Faster approach to checking for an all-zero buffer in C?

Solution 1:

On many architectures, comparing 1 byte takes the same amount of time as 4 or 8, or sometimes even 16. 4 bytes is normally easy (either int or long), and 8 is too (long or long long). 16 or higher probably requires inline assembly to e.g., use a vector unit.

Also, a branch mis-predictions really hurt, it may help to eliminate branches. For example, if the buffer is almost always empty, instead of testing each block against 0, bit-or them together and test the final result.


Expressing this is difficult in portable C: casting a char* to long* violates strict aliasing. But fortunately you can use memcpy to portably express an unaligned multi-byte load that can alias anything. Compilers will optimize it to the asm you want.

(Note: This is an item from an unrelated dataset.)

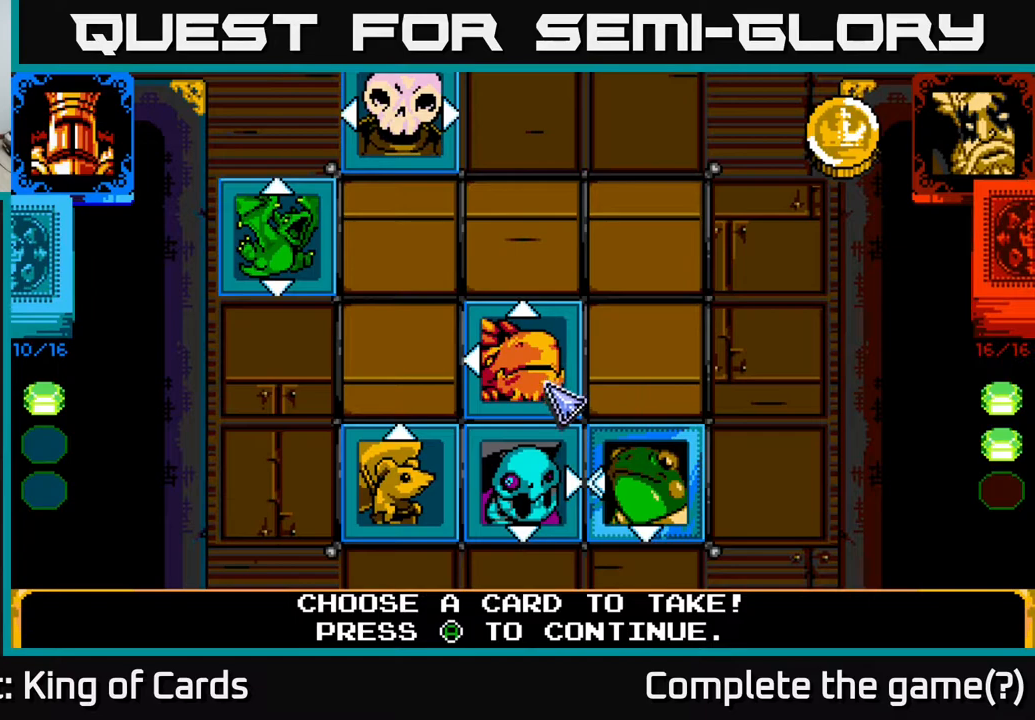
{"buttons": [], "events": [[183, "DPAD_DOWN", "down"], [317, "DPAD_DOWN", "up"]]}
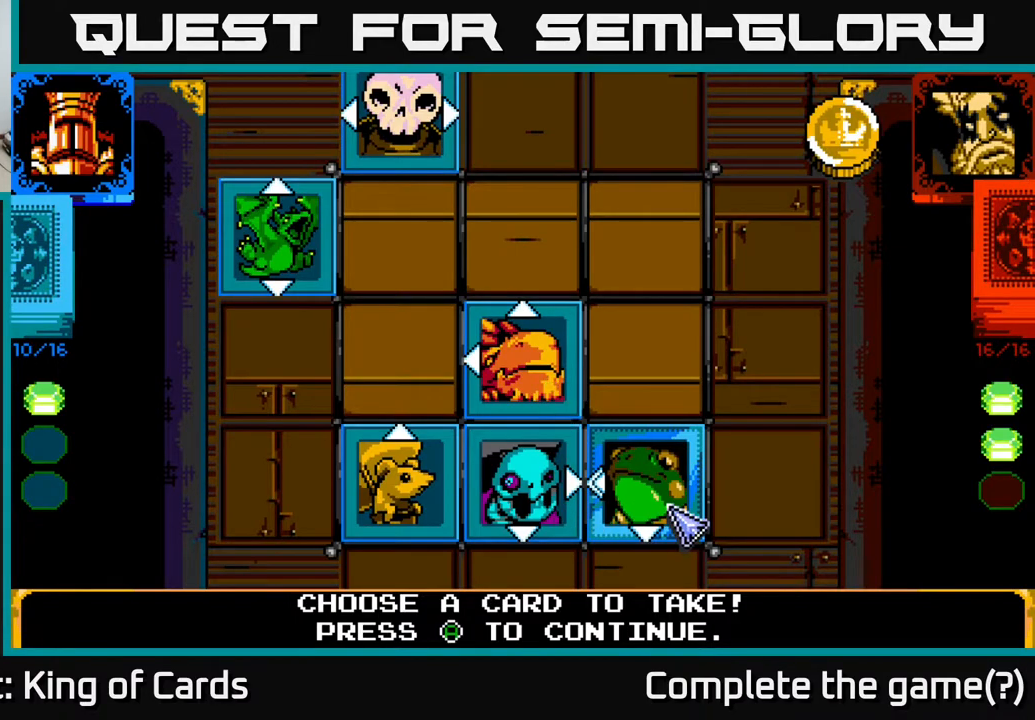
{"buttons": [], "events": []}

For example, this work-in-progress implementation (https://godbolt.org/z/3hXQe7) on the Godbolt compiler explorer shows that you can get a good inner loop (with some startup overhead) from loading two consecutive uint_fast32_t vars (often 64-bit) with memcpy and then checking tmp1 | tmp2, because many CPUs will set flags according to an OR result, so this lets you check two words for the price of one.

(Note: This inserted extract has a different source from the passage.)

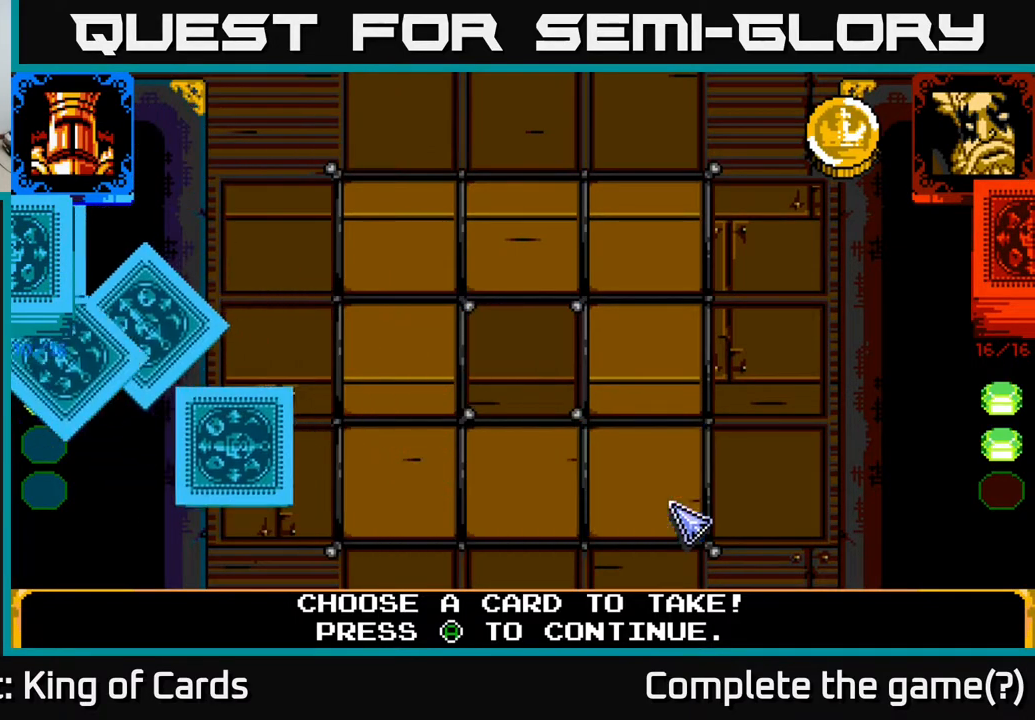
{"buttons": [], "events": []}
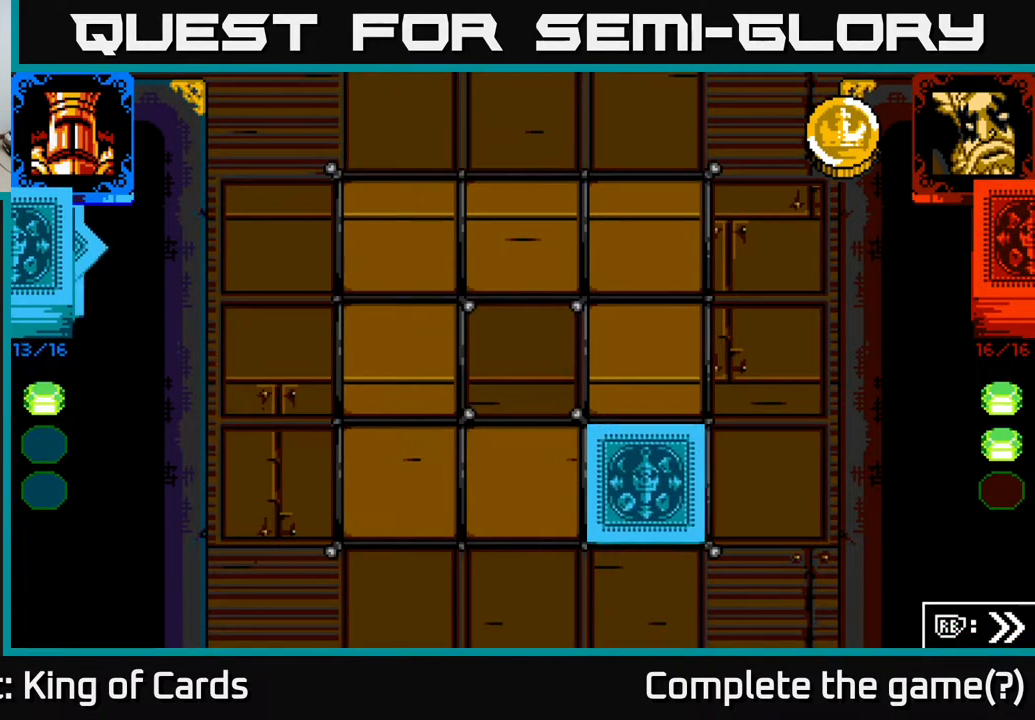
{"buttons": [], "events": []}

Getting it to compile efficiently for targets without efficient unaligned loads requires some manual alignment in the startup code, and even then gcc may not inline the memcpy for loads where it can't prove alignment.

Solution 2:

One potential way, inspired by Kieveli's dismissed idea:

int is_empty(char *buf, size_t size)
{
    static const char zero[999] = { 0 };
    return !memcmp(zero, buf, size > 999 ? 999 : size);
}

Note that you can't make this solution work for arbitrary sizes. You could do this:

int is_empty(char *buf, size_t size)
{
    char *zero = calloc(size);
    int i = memcmp(zero, buf, size);
    free(zero);
    return i;
}

But any dynamic memory allocation is going to be slower than what you have. The only reason the first solution is faster is because it can use memcmp(), which is going to be hand-optimized in assembly language by the library writers and will be much faster than anything you could code in C.

EDIT: An optimization no one else has mentioned, based on earlier observations about the "likelyness" of the buffer to be in state X: If a buffer isn't empty, will it more likely not be empty at the beginning or the end? If it's more likely to have cruft at the end, you could start your check at the end and probably see a nice little performance boost.

EDIT 2: Thanks to Accipitridae in the comments:

int is_empty(char *buf, size_t size)
{
    return buf[0] == 0 && !memcmp(buf, buf + 1, size - 1);
}

This basically compares the buffer to itself, with an initial check to see if the first element is zero. That way, any non-zero elements will cause memcmp() to fail. I don't know how this would compare to using another version, but I do know that it will fail quickly (before we even loop) if the first element is nonzero. If you're more likely to have cruft at the end, change buf[0] to buf[size] to get the same effect.

Solution 3:

The benchmarks given above (https://stackoverflow.com/a/1494499/2154139) are not accurate. They imply that func3 is much faster than the other options.

However, if you change the order of the tests, so that func3 comes before func2, you'd see func2 is much faster.

Careful when running combination benchmarks within a single execution... the side effects are large, especially when reusing the same variables. Better to run the tests isolated!

For example, changing it to:

int main(){
  MEASURE( func3 );
  MEASURE( func3 );
  MEASURE( func3 );
  MEASURE( func3 );
  MEASURE( func3 );
}

gives me:

func3: zero          14243
func3: zero           1142
func3: zero            885
func3: zero            848
func3: zero            870

This was really bugging me as I couldn't see how func3 could perform so much faster than func2.

(apologize for the answer, and not as a comment, didn't have reputation)